The expressions of the various wines span a spectrum of colors, styles and flavors. Pinot Noir is the red wine made anywhere from a light, fruity easy drinking style full of bright cherry and strawberry notes to a more muscular, grippy style full of forest floor and earthy, meaty aromas. Most interestingly, it can me made into white sparkling wines, called “blanc de noir.” This literally means “white from black” and is made by very gently pressing the grapes to ensure that color from the skins does not leech into the wine, which is then fermented as a white wine.
Pinot Blanc wines tend to be made with white grapes into a white wine (obviously) but they are often made in a relatively full-bodied style with moderately aromatic characteristics of stone-fruit, almonds and grapefruit. It is most widely planted and highly regarded in Alsace, France, Germany, Italy, and Austria. Unfortunately, in most other regions of the world, it is woefully underappreciated and does not receive the attention it deserves!
That is not the case with Pinot Gris or Grigio, which has seen a huge rise in popularity of late. So, what is the difference between the two? It is pure style, baby. Pinot Gris is the French / Alsatian name which also denotes a rounder, softer, fuller-bodied, more scented style. Pinot Grigio is the Italian name and also the Italian style. A bit harder-edged, a bit sharper with higher acid and crisper finish. Both can have beautiful noses with stone fruit and grapefruit with a hint of orange blossom. Interestingly, different places in the new world have adapted both the names and styles to some extent. In Oregon for example, the viticultural area rules prohibit calling it “grigio” and one might expect a more Alsatian character to the wines. New Zealand also hues to the “gris” name and style. But Washington and California tend to call it “grigio.” Go figure.

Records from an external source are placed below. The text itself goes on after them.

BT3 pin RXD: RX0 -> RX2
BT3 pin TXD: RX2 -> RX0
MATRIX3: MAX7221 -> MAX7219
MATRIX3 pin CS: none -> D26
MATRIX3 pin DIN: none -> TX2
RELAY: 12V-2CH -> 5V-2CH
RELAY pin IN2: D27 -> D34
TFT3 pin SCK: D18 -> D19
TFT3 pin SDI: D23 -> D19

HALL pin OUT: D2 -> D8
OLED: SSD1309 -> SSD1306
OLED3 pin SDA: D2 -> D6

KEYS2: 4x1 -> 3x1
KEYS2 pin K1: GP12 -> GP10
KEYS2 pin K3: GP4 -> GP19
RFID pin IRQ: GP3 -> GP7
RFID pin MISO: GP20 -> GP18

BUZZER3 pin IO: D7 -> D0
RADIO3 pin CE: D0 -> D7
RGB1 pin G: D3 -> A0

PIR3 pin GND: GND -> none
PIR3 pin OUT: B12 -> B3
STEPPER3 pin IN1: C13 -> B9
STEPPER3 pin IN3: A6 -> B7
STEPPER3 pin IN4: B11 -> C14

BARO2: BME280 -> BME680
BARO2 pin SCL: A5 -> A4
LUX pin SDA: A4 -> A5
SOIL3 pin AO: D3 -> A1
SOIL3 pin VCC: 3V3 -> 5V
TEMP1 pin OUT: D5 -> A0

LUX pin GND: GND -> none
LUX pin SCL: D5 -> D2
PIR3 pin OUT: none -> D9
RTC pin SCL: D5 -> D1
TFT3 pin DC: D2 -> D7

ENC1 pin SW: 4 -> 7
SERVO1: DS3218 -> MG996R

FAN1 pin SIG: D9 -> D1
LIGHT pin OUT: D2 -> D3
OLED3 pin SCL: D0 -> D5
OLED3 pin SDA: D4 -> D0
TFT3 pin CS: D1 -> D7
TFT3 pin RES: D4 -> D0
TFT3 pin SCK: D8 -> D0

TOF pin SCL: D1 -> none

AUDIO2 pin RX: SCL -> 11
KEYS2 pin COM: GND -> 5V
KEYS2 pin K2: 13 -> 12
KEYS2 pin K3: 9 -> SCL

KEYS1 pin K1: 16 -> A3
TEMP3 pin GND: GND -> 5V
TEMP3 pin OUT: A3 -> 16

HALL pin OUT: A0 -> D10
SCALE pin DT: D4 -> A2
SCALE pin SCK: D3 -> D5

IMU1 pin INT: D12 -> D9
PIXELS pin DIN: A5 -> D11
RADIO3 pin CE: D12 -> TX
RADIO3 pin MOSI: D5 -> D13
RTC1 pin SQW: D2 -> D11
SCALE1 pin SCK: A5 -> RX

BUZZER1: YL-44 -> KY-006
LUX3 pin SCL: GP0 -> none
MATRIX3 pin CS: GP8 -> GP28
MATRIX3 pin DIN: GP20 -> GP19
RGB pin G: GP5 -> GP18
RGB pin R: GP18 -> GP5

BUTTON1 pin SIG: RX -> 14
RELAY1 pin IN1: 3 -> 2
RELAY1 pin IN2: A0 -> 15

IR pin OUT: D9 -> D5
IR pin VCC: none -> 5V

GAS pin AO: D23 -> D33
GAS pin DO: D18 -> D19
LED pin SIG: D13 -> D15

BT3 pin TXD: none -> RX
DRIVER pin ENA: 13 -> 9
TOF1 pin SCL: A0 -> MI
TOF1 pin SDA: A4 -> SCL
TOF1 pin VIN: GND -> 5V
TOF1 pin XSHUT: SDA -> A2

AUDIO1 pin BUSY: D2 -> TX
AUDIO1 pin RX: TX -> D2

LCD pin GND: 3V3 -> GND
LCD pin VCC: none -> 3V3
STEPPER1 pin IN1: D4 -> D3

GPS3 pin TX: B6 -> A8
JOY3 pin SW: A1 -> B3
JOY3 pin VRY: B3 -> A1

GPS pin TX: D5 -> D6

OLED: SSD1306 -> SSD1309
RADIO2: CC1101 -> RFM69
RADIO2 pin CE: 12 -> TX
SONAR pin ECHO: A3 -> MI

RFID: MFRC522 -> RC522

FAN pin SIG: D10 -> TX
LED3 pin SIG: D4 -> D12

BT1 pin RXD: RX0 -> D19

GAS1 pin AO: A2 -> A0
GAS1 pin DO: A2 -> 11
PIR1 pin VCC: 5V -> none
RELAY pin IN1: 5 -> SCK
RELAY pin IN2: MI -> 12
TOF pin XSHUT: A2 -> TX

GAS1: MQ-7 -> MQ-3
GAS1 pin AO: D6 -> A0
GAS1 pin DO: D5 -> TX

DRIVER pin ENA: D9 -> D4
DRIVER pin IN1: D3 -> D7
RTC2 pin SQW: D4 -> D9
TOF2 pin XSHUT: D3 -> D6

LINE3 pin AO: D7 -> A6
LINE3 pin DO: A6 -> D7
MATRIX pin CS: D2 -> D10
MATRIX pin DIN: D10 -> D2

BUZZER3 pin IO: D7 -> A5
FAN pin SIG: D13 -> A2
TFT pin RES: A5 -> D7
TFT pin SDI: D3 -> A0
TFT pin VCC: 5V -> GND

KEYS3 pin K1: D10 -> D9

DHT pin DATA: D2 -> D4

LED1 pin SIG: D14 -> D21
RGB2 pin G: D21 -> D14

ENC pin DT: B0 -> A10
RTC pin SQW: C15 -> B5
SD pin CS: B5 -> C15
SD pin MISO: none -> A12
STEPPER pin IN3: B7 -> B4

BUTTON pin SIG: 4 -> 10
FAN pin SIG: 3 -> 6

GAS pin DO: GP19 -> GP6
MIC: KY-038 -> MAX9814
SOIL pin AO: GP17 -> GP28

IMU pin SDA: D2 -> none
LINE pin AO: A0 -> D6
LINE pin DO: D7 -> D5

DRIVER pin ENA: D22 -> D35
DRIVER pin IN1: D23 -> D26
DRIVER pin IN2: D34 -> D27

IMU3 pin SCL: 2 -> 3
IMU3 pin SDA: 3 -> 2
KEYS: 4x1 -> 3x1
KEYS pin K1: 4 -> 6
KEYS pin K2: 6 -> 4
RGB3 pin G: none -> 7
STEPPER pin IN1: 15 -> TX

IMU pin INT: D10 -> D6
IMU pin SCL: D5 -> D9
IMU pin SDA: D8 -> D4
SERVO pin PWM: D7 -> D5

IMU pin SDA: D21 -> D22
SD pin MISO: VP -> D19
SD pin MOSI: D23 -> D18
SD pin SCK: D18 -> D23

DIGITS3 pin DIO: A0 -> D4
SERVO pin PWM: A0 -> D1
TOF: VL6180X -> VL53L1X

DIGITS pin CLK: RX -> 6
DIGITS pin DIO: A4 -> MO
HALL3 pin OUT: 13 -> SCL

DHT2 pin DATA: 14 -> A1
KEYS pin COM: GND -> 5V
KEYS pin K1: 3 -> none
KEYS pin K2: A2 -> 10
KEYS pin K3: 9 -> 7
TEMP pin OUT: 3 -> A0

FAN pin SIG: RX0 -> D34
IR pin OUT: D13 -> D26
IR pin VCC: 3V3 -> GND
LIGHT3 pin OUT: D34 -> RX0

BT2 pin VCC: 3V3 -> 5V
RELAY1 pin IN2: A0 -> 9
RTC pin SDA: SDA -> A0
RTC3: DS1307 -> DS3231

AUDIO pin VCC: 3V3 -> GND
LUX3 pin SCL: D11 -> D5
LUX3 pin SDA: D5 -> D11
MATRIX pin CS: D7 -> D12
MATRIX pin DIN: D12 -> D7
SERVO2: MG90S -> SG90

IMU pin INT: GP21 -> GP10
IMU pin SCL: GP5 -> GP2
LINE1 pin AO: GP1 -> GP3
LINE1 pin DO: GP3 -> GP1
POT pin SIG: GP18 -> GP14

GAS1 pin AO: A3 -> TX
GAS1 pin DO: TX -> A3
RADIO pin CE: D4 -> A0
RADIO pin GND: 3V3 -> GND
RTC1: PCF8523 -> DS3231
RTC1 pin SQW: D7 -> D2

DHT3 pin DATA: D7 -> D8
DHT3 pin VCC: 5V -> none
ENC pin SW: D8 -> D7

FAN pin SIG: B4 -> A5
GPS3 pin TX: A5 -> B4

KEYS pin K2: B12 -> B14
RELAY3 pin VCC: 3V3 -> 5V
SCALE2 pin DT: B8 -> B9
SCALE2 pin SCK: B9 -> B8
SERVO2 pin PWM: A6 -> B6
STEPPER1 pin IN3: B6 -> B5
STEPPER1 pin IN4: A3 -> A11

Which brings us to this week’s wine: The Thirsty Owl 2016 Pinot Gris from the Finger Lakes region of New York. I know some people are skeptical about wine from New York, but this wine will put those doubts to rest. It is a lovely summer wine that will pair with everything from fresh mozzarella and brie to bratwurst. The first sign that it is a fuller bodied, softer style of wine is the tall, elegant fluted bottle. The second sign is, of course, the name. The third sign is a memory of a balmy, sunny summer in 2016 that allowed the grapes to ripen fully and allowed the creation of a lovely wine full of peach, pear and tropical citrus notes and a light floral quality indicating the relatively cool nights in upstate NY. Despite only having 12.2% alcohol, it has a creamy, silky texture that slides across your tongue like a cool caress. And the finish leaves you wondering if you should take the next sip right away or savor the previous one a little longer.